Oil industry, hydrogen champion?

Despite the concerns about the industry’s viability, some oil majors are moving forward with blue and green hydrogen projects.

“The people who are investing most in hydrogen right now are the American oil and gas industry,” said Mike Sommers, president of the trade group American Petroleum Institute, in an interview. He added that API member companies met with White House clean energy adviser John Podesta in recent days to express concern about the current 45V credit guidance.

“They have an opportunity to get this right. And I think we’re making progress,” he said. “There are billions of dollars at stake here.”

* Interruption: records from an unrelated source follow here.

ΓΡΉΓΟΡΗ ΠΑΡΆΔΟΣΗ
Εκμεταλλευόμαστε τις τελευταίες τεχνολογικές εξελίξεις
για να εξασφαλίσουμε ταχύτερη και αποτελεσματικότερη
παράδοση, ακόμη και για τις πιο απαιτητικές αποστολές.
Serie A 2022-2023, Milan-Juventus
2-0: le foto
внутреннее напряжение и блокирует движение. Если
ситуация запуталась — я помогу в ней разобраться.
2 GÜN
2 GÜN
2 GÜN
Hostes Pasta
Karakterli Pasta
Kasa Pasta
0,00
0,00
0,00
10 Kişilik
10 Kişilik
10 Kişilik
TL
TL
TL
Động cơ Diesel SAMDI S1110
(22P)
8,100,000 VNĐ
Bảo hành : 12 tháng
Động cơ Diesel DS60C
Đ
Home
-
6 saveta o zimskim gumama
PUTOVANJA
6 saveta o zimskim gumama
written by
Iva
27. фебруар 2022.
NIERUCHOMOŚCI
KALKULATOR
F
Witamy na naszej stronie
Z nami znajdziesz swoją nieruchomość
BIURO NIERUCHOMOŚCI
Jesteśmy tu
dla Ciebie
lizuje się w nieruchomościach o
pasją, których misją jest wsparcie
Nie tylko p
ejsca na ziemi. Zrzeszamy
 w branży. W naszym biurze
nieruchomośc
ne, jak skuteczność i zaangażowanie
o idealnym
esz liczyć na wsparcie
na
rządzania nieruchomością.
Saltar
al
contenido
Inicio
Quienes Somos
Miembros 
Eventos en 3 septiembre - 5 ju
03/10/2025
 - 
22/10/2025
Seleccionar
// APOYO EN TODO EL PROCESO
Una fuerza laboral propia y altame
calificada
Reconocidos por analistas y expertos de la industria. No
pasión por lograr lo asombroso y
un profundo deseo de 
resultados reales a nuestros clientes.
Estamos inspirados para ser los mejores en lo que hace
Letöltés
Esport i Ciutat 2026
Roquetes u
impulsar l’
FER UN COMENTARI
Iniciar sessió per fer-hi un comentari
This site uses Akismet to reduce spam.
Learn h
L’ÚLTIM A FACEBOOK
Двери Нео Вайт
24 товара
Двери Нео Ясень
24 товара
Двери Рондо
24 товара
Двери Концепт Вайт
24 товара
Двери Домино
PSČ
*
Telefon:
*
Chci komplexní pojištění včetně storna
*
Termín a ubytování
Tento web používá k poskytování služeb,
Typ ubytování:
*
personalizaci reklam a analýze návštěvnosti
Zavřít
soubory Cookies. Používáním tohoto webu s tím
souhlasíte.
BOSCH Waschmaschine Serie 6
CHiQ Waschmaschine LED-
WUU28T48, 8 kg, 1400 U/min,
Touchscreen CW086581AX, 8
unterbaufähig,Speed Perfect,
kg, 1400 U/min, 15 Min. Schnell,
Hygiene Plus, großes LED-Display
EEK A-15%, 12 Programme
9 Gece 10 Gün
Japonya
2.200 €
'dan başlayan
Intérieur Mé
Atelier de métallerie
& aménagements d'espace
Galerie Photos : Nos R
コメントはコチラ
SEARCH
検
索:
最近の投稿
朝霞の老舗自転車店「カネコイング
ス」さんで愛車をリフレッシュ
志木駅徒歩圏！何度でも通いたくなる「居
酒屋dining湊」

A White House spokesperson did not immediately respond to a request for comment. Sommers said API would “work vigorously to ensure that the provisions that we support in the IRA sustain” if President Joe Biden loses reelection and former President Donald Trump returns to office. He said 45V would be “really important to maintain for the industry.”

Chevron CEO Mike Wirth also said Tuesday that his company has drilled test wells in Southeast Texas to collect data on prospects for blue hydrogen in the region. Chevron is on track to finish the Advanced Clean Energy Storage project, a green hydrogen initiative in Utah the company acquired a majority stake in last September, he said. The project envisions converting and storing up to 100 metric tons of fuel daily.

The project, a partnership with Mitsubishi Power Americas, will use renewable electricity during periods of low demand to power an electrolyzer to produce hydrogen and store it in a massive salt cavern. It is on track to be commercially operational in 2025, according to Wirth.

“It can be scaled up over time if we can develop additional markets and find additional customers,” he said.

Murray Auchincloss, CEO of BP, said his team is being cautious about the pace of rolling out hydrogen projects, considering differing incentives and global markets. But he said he’s optimistic about some projects, especially in Europe.

“The fiscal incentives in place are starting to solidify,” he said. “But we’ll carefully move these things forward.”

Frank Wolak, president of the Fuel Cell and Hydrogen Energy Association, said consternation from industry isn’t driving away investments in the industry.

“I don’t see any investment flight,” he said in an interview. “I think it’s more of a wait and see.”

For smaller hydrogen companies, warnings from leaders in the oil industry about the difficulty of scaling up hydrogen is reminiscent of earlier technologies that eventually gained traction.

“The big boys over there, they’re looking down their noses saying this can’t be done, it’s going to take forever, let’s be realistic, let’s keep on doing what we’ve always been doing for the past 100 years,” Raffi Garabedian, CEO of Electric Hydrogen, which designs and builds green hydrogen systems, said of oil majors. “I heard that 12 years ago in the solar industry. They’re wrong, but we have to get started.”